What is a Forest Floor?

Last portion of this thread has pictures of a beautiful vivarium. http://www.azaquaticplants.com/community/showthread.php?t=14668&page=13


----------



## hydrophyte (Mar 1, 2009)

2in10 said:


> That is a great looking plate, good to hear you have the enclosure repaired, now you can get a start on making it a piece of art.


Thanks! This Exo Terra is a small enclosure, but if I select the right plants and a nice piece of manzanita I should be able to put together an attractive planting



Crispino Ramos said:


> What is a Forest Floor?


Forest Floor Terrariums are a new(ish) kind of way to grow terrarium plants and design terrarium layouts and there is an explanation in this thread....

http://www.plantedtank.net/forums/lounge-introductions/156565-new-way-grow-terrarium-plants.html


----------



## halffrozen (Nov 4, 2011)

Dataset items:
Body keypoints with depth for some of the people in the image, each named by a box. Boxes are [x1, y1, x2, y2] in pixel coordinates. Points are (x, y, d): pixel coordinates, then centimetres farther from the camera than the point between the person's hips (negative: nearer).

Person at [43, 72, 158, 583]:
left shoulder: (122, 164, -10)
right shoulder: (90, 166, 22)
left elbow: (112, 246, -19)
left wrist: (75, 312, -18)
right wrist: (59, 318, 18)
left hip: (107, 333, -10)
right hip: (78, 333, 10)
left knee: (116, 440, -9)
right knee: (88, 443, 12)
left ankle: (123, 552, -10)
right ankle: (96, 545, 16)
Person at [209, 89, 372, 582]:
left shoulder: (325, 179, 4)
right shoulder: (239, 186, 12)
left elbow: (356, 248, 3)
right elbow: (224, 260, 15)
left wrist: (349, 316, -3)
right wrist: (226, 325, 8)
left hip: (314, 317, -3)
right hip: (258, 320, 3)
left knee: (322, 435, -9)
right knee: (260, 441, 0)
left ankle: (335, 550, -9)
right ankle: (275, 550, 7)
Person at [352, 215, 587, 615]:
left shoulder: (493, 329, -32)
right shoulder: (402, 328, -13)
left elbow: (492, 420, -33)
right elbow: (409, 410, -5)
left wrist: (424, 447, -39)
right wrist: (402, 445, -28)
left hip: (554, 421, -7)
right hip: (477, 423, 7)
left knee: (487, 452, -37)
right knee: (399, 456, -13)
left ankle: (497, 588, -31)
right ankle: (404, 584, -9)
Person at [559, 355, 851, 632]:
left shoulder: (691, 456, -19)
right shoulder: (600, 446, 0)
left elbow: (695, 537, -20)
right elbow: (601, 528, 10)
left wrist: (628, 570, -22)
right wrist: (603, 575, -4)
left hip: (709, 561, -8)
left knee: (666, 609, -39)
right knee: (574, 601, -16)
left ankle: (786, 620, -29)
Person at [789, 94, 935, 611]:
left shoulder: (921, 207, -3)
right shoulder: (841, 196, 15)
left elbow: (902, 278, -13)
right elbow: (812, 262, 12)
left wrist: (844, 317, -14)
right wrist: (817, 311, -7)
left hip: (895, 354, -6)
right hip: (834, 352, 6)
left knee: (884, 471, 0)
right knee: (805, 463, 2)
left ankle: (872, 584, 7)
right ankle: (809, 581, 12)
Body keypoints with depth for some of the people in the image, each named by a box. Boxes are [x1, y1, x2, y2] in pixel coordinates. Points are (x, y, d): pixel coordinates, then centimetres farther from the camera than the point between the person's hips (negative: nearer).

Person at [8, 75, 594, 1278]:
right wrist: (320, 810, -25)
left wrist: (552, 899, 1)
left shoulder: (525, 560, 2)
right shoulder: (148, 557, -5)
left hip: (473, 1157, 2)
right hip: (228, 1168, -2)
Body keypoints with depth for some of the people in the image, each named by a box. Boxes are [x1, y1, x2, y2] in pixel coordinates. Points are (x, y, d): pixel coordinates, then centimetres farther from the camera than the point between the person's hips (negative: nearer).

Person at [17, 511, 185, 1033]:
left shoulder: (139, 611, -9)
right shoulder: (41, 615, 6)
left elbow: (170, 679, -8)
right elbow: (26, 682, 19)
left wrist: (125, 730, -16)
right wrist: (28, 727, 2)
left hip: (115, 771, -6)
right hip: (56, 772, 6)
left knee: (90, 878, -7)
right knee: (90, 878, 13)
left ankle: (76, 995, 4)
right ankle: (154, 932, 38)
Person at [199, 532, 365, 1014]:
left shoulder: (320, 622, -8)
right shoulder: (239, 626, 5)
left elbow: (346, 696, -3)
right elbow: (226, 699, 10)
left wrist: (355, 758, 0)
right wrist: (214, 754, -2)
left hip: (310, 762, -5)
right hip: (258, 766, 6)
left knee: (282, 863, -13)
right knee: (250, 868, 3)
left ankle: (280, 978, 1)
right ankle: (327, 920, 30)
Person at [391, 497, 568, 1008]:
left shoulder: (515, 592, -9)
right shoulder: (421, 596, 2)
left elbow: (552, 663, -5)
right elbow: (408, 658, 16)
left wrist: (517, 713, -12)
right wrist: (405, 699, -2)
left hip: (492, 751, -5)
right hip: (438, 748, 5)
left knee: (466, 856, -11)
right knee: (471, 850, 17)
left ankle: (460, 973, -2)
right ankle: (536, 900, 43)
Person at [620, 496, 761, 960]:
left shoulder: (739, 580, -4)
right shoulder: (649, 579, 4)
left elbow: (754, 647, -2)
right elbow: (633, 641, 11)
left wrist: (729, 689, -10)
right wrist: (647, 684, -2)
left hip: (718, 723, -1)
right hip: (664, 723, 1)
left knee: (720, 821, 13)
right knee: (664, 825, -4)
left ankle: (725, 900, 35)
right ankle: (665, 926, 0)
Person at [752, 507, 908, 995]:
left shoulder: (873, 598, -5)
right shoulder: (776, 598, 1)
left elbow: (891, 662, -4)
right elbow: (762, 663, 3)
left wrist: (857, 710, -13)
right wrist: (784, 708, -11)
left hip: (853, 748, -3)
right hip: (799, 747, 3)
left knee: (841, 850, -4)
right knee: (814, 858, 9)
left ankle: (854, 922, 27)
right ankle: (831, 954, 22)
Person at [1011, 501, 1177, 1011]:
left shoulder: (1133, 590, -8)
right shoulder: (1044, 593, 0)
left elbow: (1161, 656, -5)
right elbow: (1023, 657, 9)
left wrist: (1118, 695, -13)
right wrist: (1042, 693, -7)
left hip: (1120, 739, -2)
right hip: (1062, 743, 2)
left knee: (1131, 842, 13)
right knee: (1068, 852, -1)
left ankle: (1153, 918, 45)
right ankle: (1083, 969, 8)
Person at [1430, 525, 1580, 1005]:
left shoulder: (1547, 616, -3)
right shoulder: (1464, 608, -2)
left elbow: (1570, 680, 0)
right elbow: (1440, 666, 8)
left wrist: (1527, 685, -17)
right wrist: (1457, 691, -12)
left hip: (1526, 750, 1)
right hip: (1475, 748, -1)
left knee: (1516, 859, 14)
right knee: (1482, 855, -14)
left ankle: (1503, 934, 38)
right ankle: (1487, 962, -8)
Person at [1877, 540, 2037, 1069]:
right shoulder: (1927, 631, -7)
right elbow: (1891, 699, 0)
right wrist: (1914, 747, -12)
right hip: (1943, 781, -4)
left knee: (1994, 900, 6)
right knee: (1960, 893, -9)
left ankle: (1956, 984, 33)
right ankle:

Instructions:
**1)** According to the forum thread, what are Forest Floor Terrariums?
**2)** Transcribe everything in the forum thread from "## hydrophyte (Mar" down to "piece of art.".
You won't need the rows for any of this.

Response list:
**1)** They are a new(ish) way to grow terrarium plants and design terrarium layouts.

**2)**
## hydrophyte (Mar 1, 2009)

2in10 said:


> That is a great looking plate, good to hear you have the enclosure repaired, now you can get a start on making it a piece of art.